As a future classroom teacher this research has been beneficial in not only identifying bullying behaviors but also in mentioning preventative measures to take to decrease or prevent bullying from happening in the school. The research will most directly impact my visibility in the school. Often teachers are hesitant or unable to leave their classroom during passing periods and this is of course an optimal time for bullying to occur. A simple thing, such as stepping out into the hallway during this time can dramatically alter the environment and impact the behaviors of the students. Being approachable and willing to help is also a key factor. Teachers often get the reputation of only being concerned with the goings-on of their classroom, and this is why students feel they cannot confide in or divulge information to faculty. Providing an atmosphere that students feel comfortable and safe in is crucial to gaining their confidence. Finally I think it is completely appropriate to put coursework aside from time to time in order to discuss life or social lessons. Openly discussing bullying to the entire class as well as the ramifications of those actions for the bully and the victim will hopefully deter some students from partaking. Students are curious by nature and usually choose to learn by doing. If I can give them the information on bullying before it takes place, perhaps they will be less inclined to exhibit the behavior. These steps alone will not end aggressive behavior, but being there as a support system for all students and understanding the research behind bullying can only help lead to prevention.

REFERENCES

  • Atlas, R. and Pepler, D. (1998). Observations of bullying in the classroom. The Journal of Educational Research, 92, 86-89.

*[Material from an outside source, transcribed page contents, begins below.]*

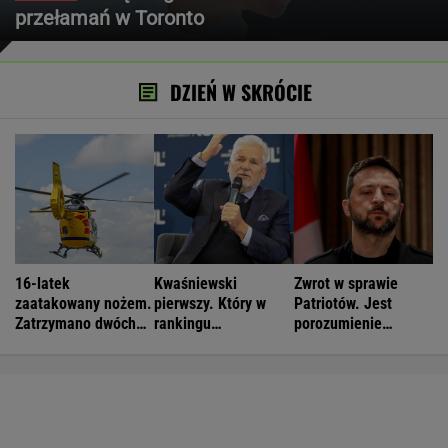
przełamań w Toronto
DZIEŃ W SKRÓCIE
16-latek
Kwaśniewski
Zwrot w sprawie
zaatakowany nożem.
pierwszy. Który w
Patriotów. Jest
Zatrzymano dwóch
rankingu
porozumienie
nastolatków
prezydentów jest
Ukrainy i USA
Duda?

  • Beane, A.L. (1999). The bully free classroom. Minneapolis, MN: Free Spirit Publishing Co.
  • National Association of Social Workers. (2002a, May). Bullying among school-age youths (Part I). Children, Families, & Schools, 2(4), 1-5.
  • National Association of Social Workers. (2002b, July). Bullying among school-age youths (Part II). Children, Families, & Schools, 2(5), 1-6.
  • Newman, D.A., Horne, A.M., and Bartolomucci, C.L. (2000). Bully busters: a teacher's manual for helping bullies, victims, and bystanders. Champaign, IL: Research Press.
  • Olweus, D. (1993). Bullying at school. Cambridge, MA: Blackwell Publishers Inc.
  • Sheras, P. (2002). Your child: Bully or Victim? Understanding and ending schoolyard tyranny. New York, NY: Skylight Press.